* [What is being asked]: A verbatim repetition of the data below is requested, without images.

[Stored items from a collection]
* * * *

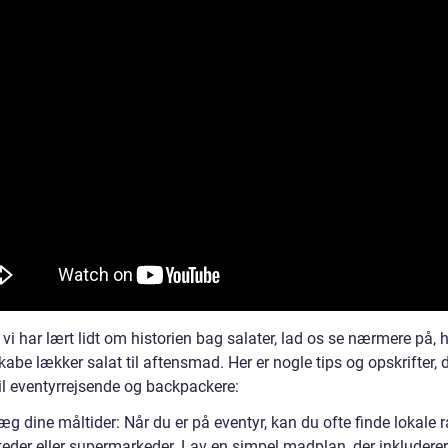
vi har lært lidt om historien bag salater, lad os se nærmere på,
kabe lækker salat til aftensmad. Her er nogle tips og opskrifter, d
til eventyrrejsende og backpackere:
æg dine måltider: Når du er på eventyr, kan du ofte finde lokale 
eder eller supermarkeder. Lav en simpel madplan, der inkluderer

* * * *

* [Response for this exercise]:
vi har lært lidt om historien bag salater, lad os se nærmere på,
kabe lækker salat til aftensmad. Her er nogle tips og opskrifter, d
til eventyrrejsende og backpackere:
æg dine måltider: Når du er på eventyr, kan du ofte finde lokale 
eder eller supermarkeder. Lav en simpel madplan, der inkluderer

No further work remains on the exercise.